SUPPLIED PASSAGE:
== Segment start ==

CARVIEW |
Four short links: 1 June 2010
Legal XML, Big Social Data, Crowdsourcing Tips, Copyright Balkanization
by Nat Torkington | @gnat | comments: 1
- XML in Legislature/Parliament Environments (Sean McGrath) -- quite detailed background on the use of XML in legislation drafting systems, and the problems caused by convention in that world--page/line number citations, in particular. (Quick gloat: NZ's legislature management system is kick-ass, and soon we'll switch from print authoritative to digital authoritative)
- Large-Scale Social Media Analysis with Hadoop -- In this tutorial we will discuss the use of Hadoop for processing large-scale social data sets. We will first cover the map/reduce paradigm in general and subsequently discuss the particulars of Hadoop's implementation. We will then present several use cases for Hadoop in analyzing example data sets, examining the design and implementation of various algorithms with an emphasis on social network analysis. Accompanying data sets and code will be made available. (via atlamp on Delicious)

== Segment end ==

MATERIAL SHOWN:
== Segment start ==

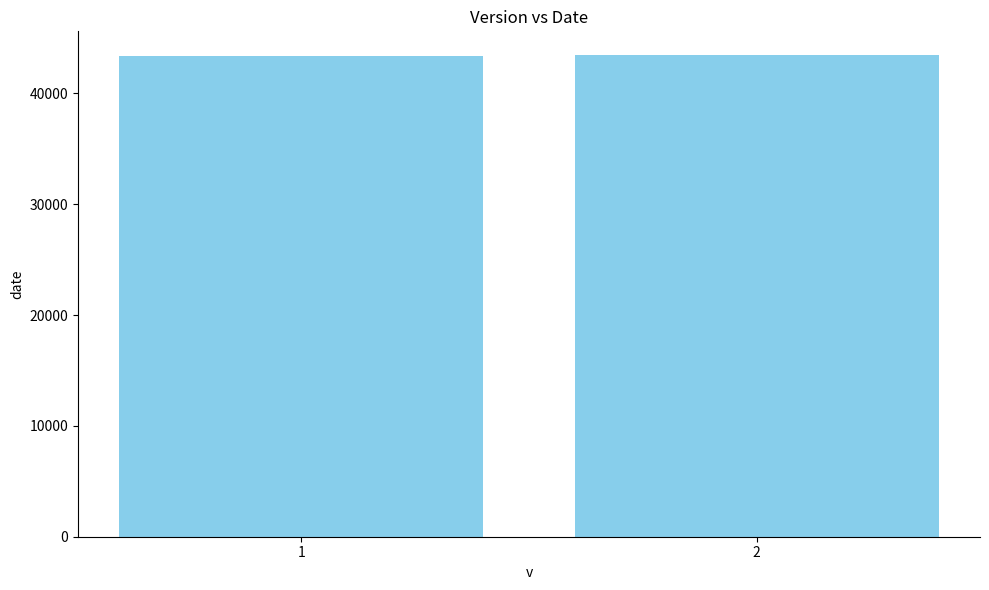

At which label is the value closest to 43417?

1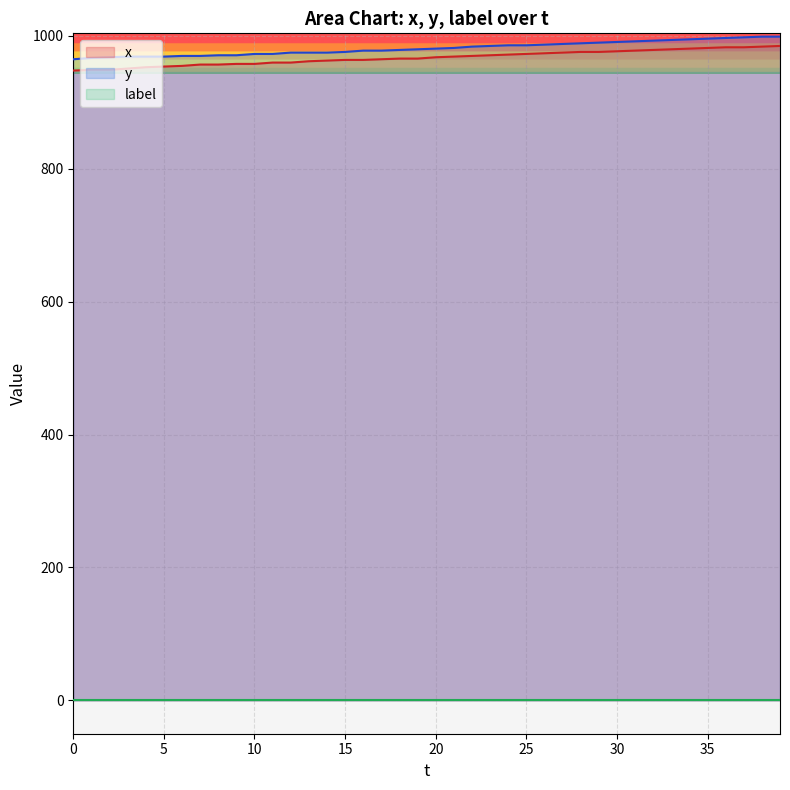

Which series has the widest spread of values?

x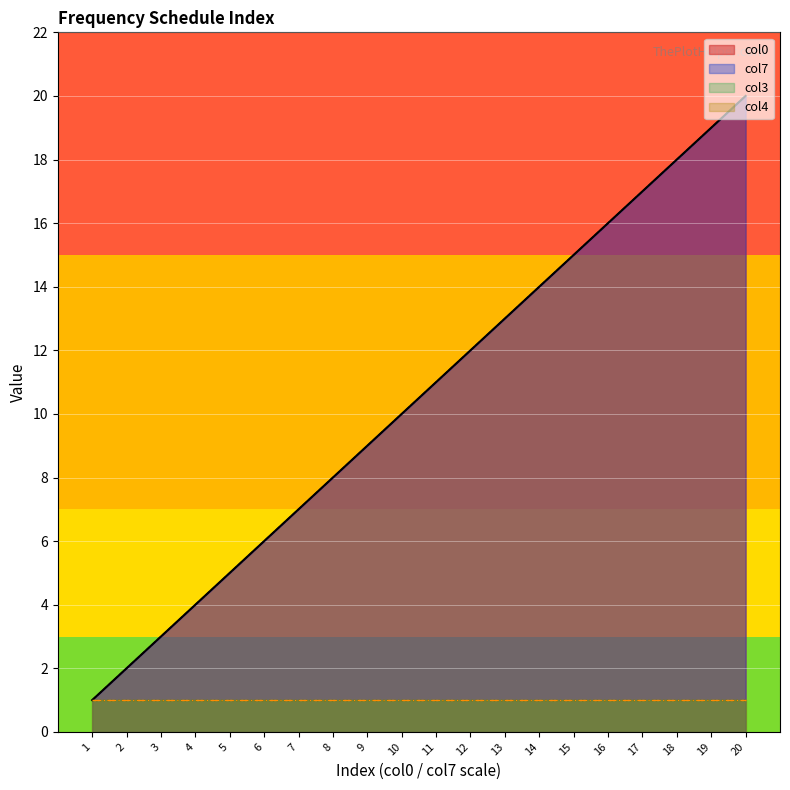

What is the sum of the col7 values at 14 and 1?

15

== Segment end ==

PROBLEM REQUIREMENTS:
Continue the June 1, 2010 link roundup, starting after its last sentence and writing the next part in the same style.

TASK RESULT:
- Breaking Monotony with Meaning; Motivation in Crowdsourcing Markets (Crowdflower) -- This finding has important implications for those who employ labor in crowdsourcing markets. Companies and intermediaries should develop an understanding of what motivates the people who work on tasks. Employers must think beyond monetary incentives and consider how they can reward workers through non-monetary incentives such as by changing how workers perceive their task. Alienated workers are less likely to do work if they don’t know the context of the work they are doing and employers may find they can get more work done for the same wages simply by telling turkers why they are working.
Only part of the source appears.